I am very worried about Evernote, and this is another clear sign that Evernote just doesn't "get" it.
50-notes is insufficient for any serious trial of Evernote, and clearly insufficient if you're considering switching any non-trivial note pile to Evernote.
the iOS app can export them one by one to files -- I just went through what I had in there from 8 years back when it was the tool I used to keep things together through a move, and there were like 2 things that I actually cared about.
I don't exactly remember because it was awhile ago when I exported all my notes and I no longer have an account to check. I remember I had to google how to do it, but once I found out how to do it, it was very easy. There was just a button or link somewhere (maybe under account settings?) that allowed me to download everything as a zip file. Oh, and I remember I had to do it on the desktop website and not on a mobile device.
> I am very worried about Evernote, and this is another clear sign that Evernote just doesn't "get" it.
My interpretation is that they believe the product can't compete for new customers. They're trying to suck as much money out of (a very large number of) paying legacy customers as they can before they shut the service down.
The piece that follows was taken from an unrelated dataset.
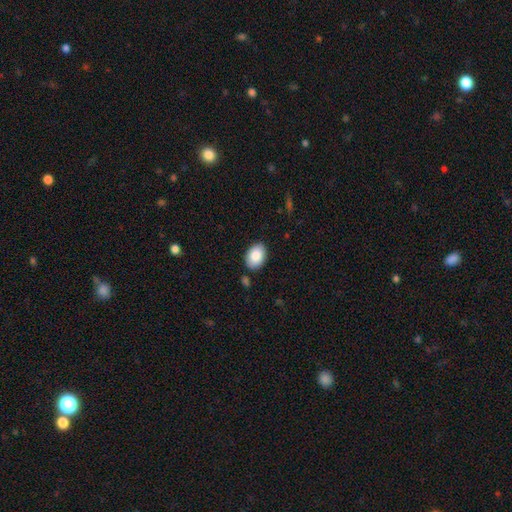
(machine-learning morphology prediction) A smooth galaxy with no disk features (86%) that is in between round and cigar-shaped (83%).

Vote fractions:
- Smooth or featured? smooth: 86% / featured or disk: 7% / star or artifact: 7%
- How rounded? in between: 83% / round: 16% / cigar-shaped: 1%
- Merging? none: 86% / minor disturbance: 10% / merger: 2% / major disturbance: 2%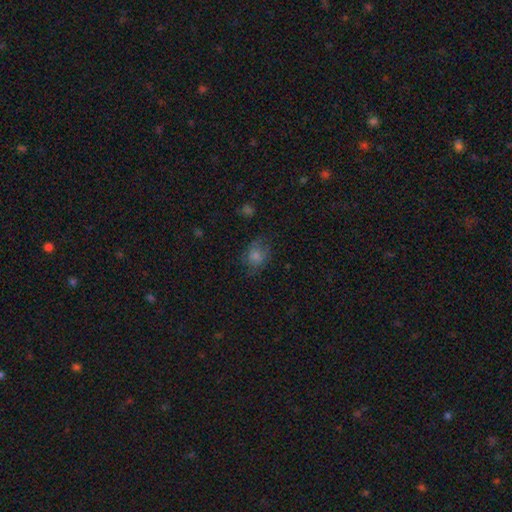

They don't care about free users, since they don't expect new customers anyway. They implemented big price hikes a while ago.
There are companies who went big, that in hindsight should have stayed as small cash generating machines. I have a vague idea Evernote is one of those - is that right? Hindsight of course being 20/20.
Good insight. Its been interesting watching Evernote make missteps over the years but survive nonetheless. It feels to me like they've missed every SAAS trend except the initial one they got right, and ceded marketshare to competition like Dropbox, Notion, Google Keep, Apple Notes, Obsidian, etc, etc.
I mean, I don't feel like it's much hindsight, there's a ton of companies that fall into this "if you aren't a billion dollar company you're a failure" mindset, and as an outsider it constantly feels like it's obviously not in the cards.
Evernote is a note taking application, that was pretty popular. As a company supporting a basic app as a <10 person shop pulling in a couple $M a year, itd be very successful. I never understood how it was a VC funded app in the first place, it never needed to hyperscale.
Back in June, I think, Evernote tripled their price, from $41.99 for an annual subscription to $129.99 for an annual subscription today.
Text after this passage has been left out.